*** DATA PROVIDED ***

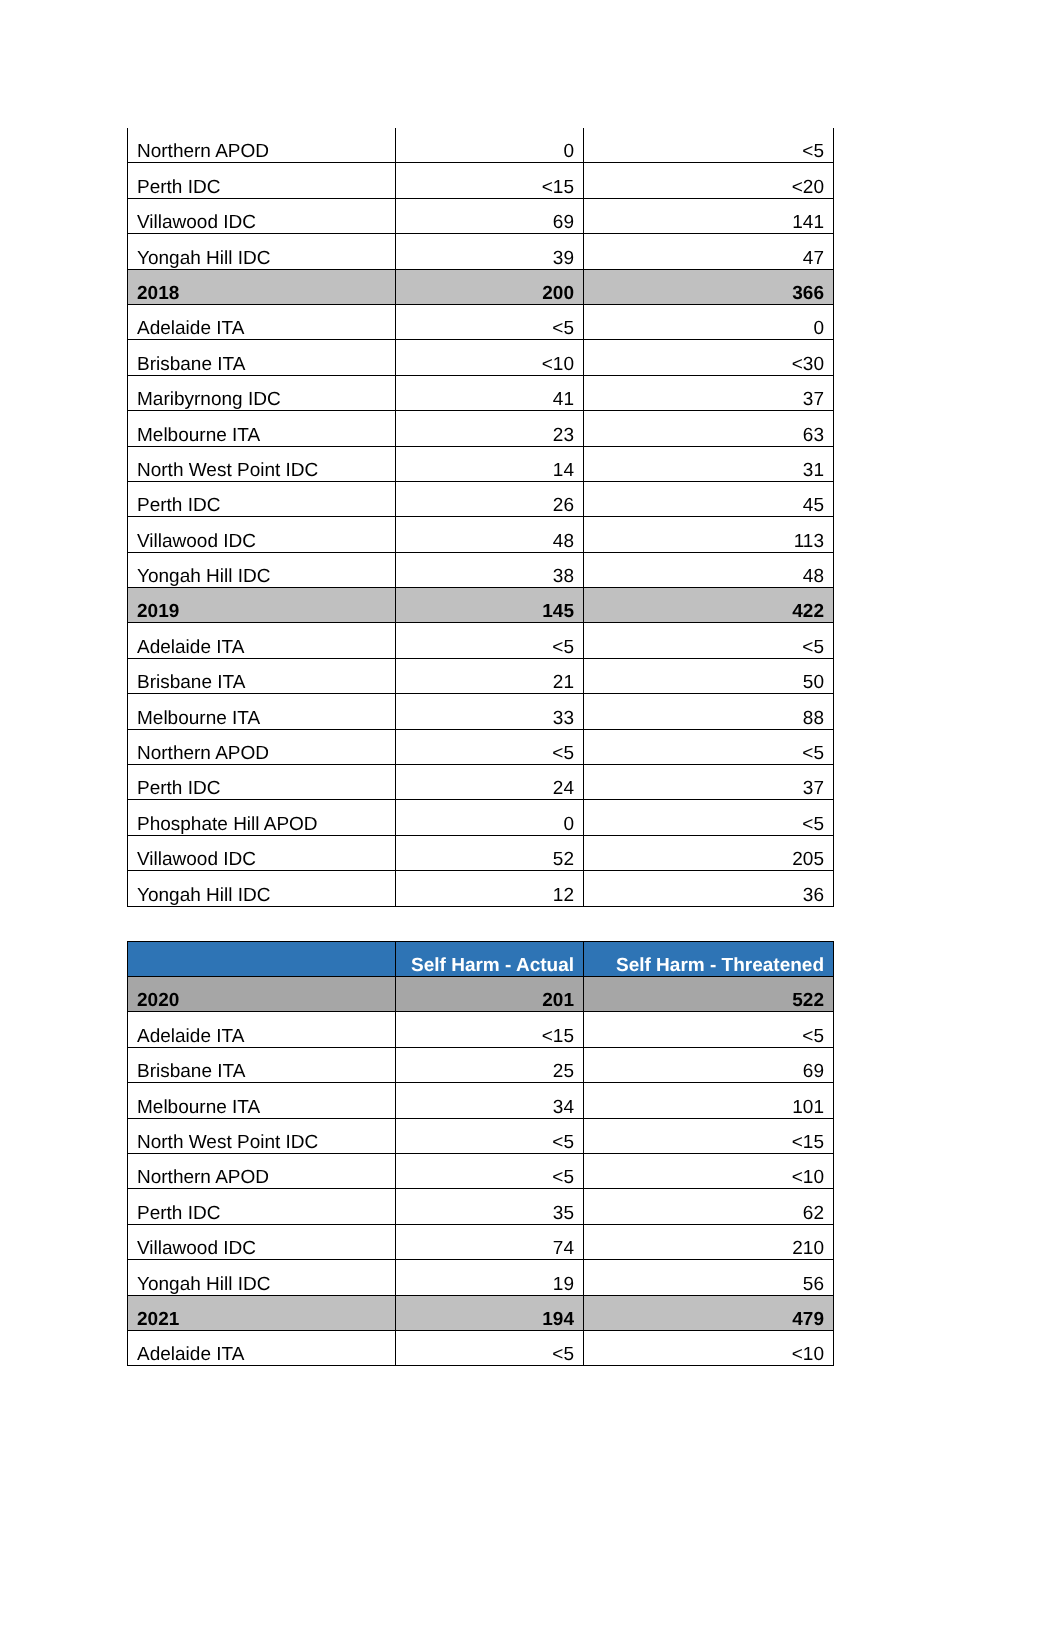| Northern APOD | 0 | <5 |
| Perth IDC | <15 | <20 |
| Villawood IDC | 69 | 141 |
| Yongah Hill IDC | 39 | 47 |
| 2018 | 200 | 366 |
| Adelaide ITA | <5 | 0 |
| Brisbane ITA | <10 | <30 |
| Maribyrnong IDC | 41 | 37 |
| Melbourne ITA | 23 | 63 |
| North West Point IDC | 14 | 31 |
| Perth IDC | 26 | 45 |
| Villawood IDC | 48 | 113 |
| Yongah Hill IDC | 38 | 48 |
| 2019 | 145 | 422 |
| Adelaide ITA | <5 | <5 |
| Brisbane ITA | 21 | 50 |
| Melbourne ITA | 33 | 88 |
| Northern APOD | <5 | <5 |
| Perth IDC | 24 | 37 |
| Phosphate Hill APOD | 0 | <5 |
| Villawood IDC | 52 | 205 |
| Yongah Hill IDC | 12 | 36 |
| | Self Harm - Actual | Self Harm - Threatened |
| --- | --- | --- |
| 2020 | 201 | 522 |
| Adelaide ITA | <15 | <5 |
| Brisbane ITA | 25 | 69 |
| Melbourne ITA | 34 | 101 |
| North West Point IDC | <5 | <15 |
| Northern APOD | <5 | <10 |
| Perth IDC | 35 | 62 |
| Villawood IDC | 74 | 210 |
| Yongah Hill IDC | 19 | 56 |
| 2021 | 194 | 479 |
| Adelaide ITA | <5 | <10 |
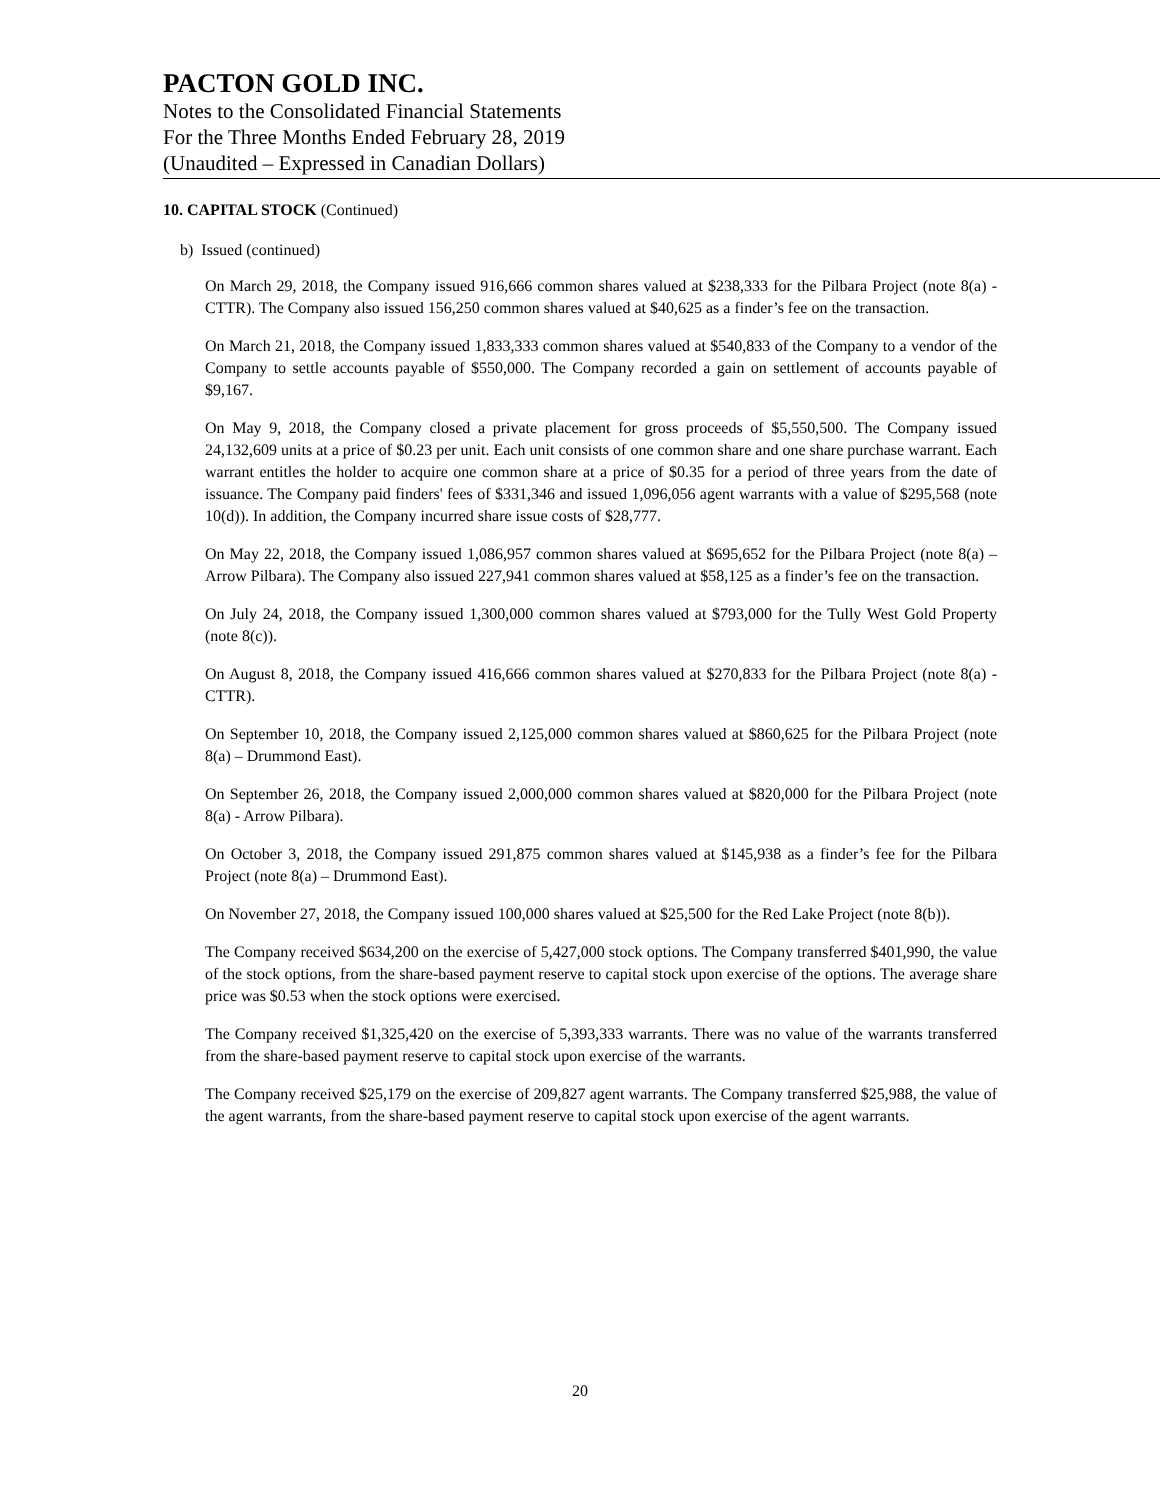PACTON GOLD INC.
Notes to the Consolidated Financial Statements
For the Three Months Ended February 28, 2019
(Unaudited – Expressed in Canadian Dollars)
10. CAPITAL STOCK (Continued)
b) Issued (continued)
On March 29, 2018, the Company issued 916,666 common shares valued at $238,333 for the Pilbara Project (note 8(a) - CTTR). The Company also issued 156,250 common shares valued at $40,625 as a finder’s fee on the transaction.
On March 21, 2018, the Company issued 1,833,333 common shares valued at $540,833 of the Company to a vendor of the Company to settle accounts payable of $550,000. The Company recorded a gain on settlement of accounts payable of $9,167.
On May 9, 2018, the Company closed a private placement for gross proceeds of $5,550,500. The Company issued 24,132,609 units at a price of $0.23 per unit. Each unit consists of one common share and one share purchase warrant. Each warrant entitles the holder to acquire one common share at a price of $0.35 for a period of three years from the date of issuance. The Company paid finders' fees of $331,346 and issued 1,096,056 agent warrants with a value of $295,568 (note 10(d)). In addition, the Company incurred share issue costs of $28,777.
On May 22, 2018, the Company issued 1,086,957 common shares valued at $695,652 for the Pilbara Project (note 8(a) – Arrow Pilbara). The Company also issued 227,941 common shares valued at $58,125 as a finder’s fee on the transaction.
On July 24, 2018, the Company issued 1,300,000 common shares valued at $793,000 for the Tully West Gold Property (note 8(c)).
On August 8, 2018, the Company issued 416,666 common shares valued at $270,833 for the Pilbara Project (note 8(a) - CTTR).
On September 10, 2018, the Company issued 2,125,000 common shares valued at $860,625 for the Pilbara Project (note 8(a) – Drummond East).
On September 26, 2018, the Company issued 2,000,000 common shares valued at $820,000 for the Pilbara Project (note 8(a) - Arrow Pilbara).
On October 3, 2018, the Company issued 291,875 common shares valued at $145,938 as a finder’s fee for the Pilbara Project (note 8(a) – Drummond East).
On November 27, 2018, the Company issued 100,000 shares valued at $25,500 for the Red Lake Project (note 8(b)).
The Company received $634,200 on the exercise of 5,427,000 stock options. The Company transferred $401,990, the value of the stock options, from the share-based payment reserve to capital stock upon exercise of the options. The average share price was $0.53 when the stock options were exercised.
The Company received $1,325,420 on the exercise of 5,393,333 warrants. There was no value of the warrants transferred from the share-based payment reserve to capital stock upon exercise of the warrants.
The Company received $25,179 on the exercise of 209,827 agent warrants. The Company transferred $25,988, the value of the agent warrants, from the share-based payment reserve to capital stock upon exercise of the agent warrants.
20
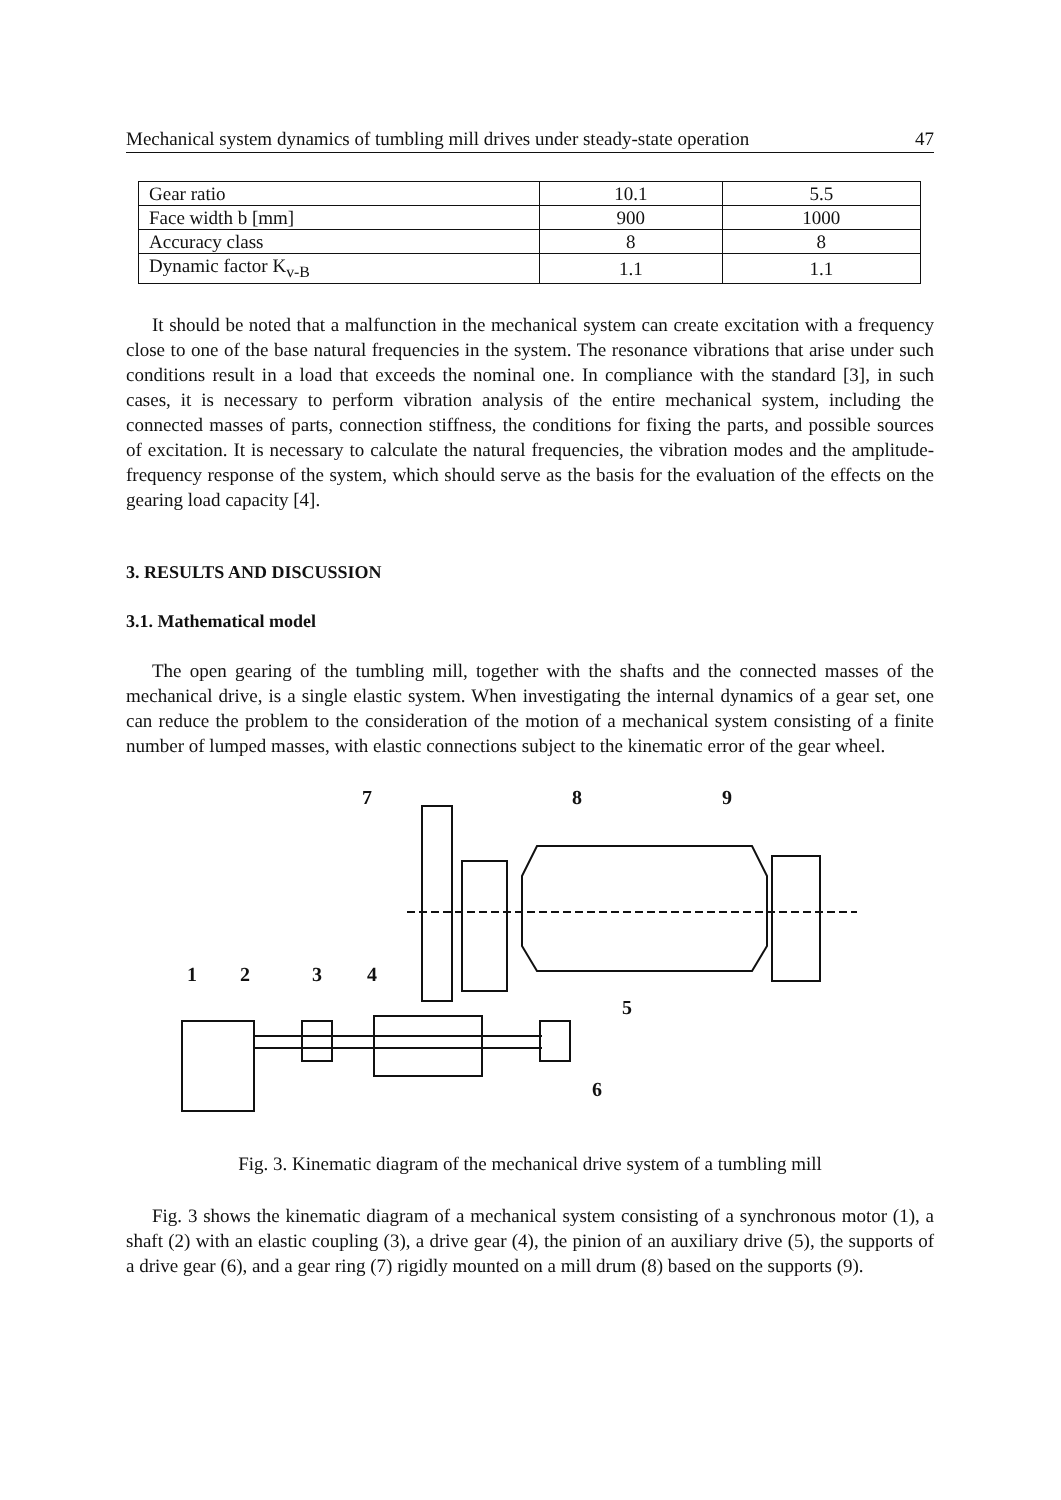Mechanical system dynamics of tumbling mill drives under steady-state operation 47
| Gear ratio | 10.1 | 5.5 |
| Face width b [mm] | 900 | 1000 |
| Accuracy class | 8 | 8 |
| Dynamic factor K<sub>v-B</sub> | 1.1 | 1.1 |
It should be noted that a malfunction in the mechanical system can create excitation with a frequency close to one of the base natural frequencies in the system. The resonance vibrations that arise under such conditions result in a load that exceeds the nominal one. In compliance with the standard [3], in such cases, it is necessary to perform vibration analysis of the entire mechanical system, including the connected masses of parts, connection stiffness, the conditions for fixing the parts, and possible sources of excitation. It is necessary to calculate the natural frequencies, the vibration modes and the amplitude-frequency response of the system, which should serve as the basis for the evaluation of the effects on the gearing load capacity [4].
3. RESULTS AND DISCUSSION
3.1. Mathematical model
The open gearing of the tumbling mill, together with the shafts and the connected masses of the mechanical drive, is a single elastic system. When investigating the internal dynamics of a gear set, one can reduce the problem to the consideration of the motion of a mechanical system consisting of a finite number of lumped masses, with elastic connections subject to the kinematic error of the gear wheel.
1
2
3
4
5
6
7
8
9
Fig. 3. Kinematic diagram of the mechanical drive system of a tumbling mill
Fig. 3 shows the kinematic diagram of a mechanical system consisting of a synchronous motor (1), a shaft (2) with an elastic coupling (3), a drive gear (4), the pinion of an auxiliary drive (5), the supports of a drive gear (6), and a gear ring (7) rigidly mounted on a mill drum (8) based on the supports (9).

*** End of DATA PROVIDED ***

» ABOUT THIS TASK: Say only how many lines above contain "Drummond", with no other words.

» EXERCISE OUTPUT: 2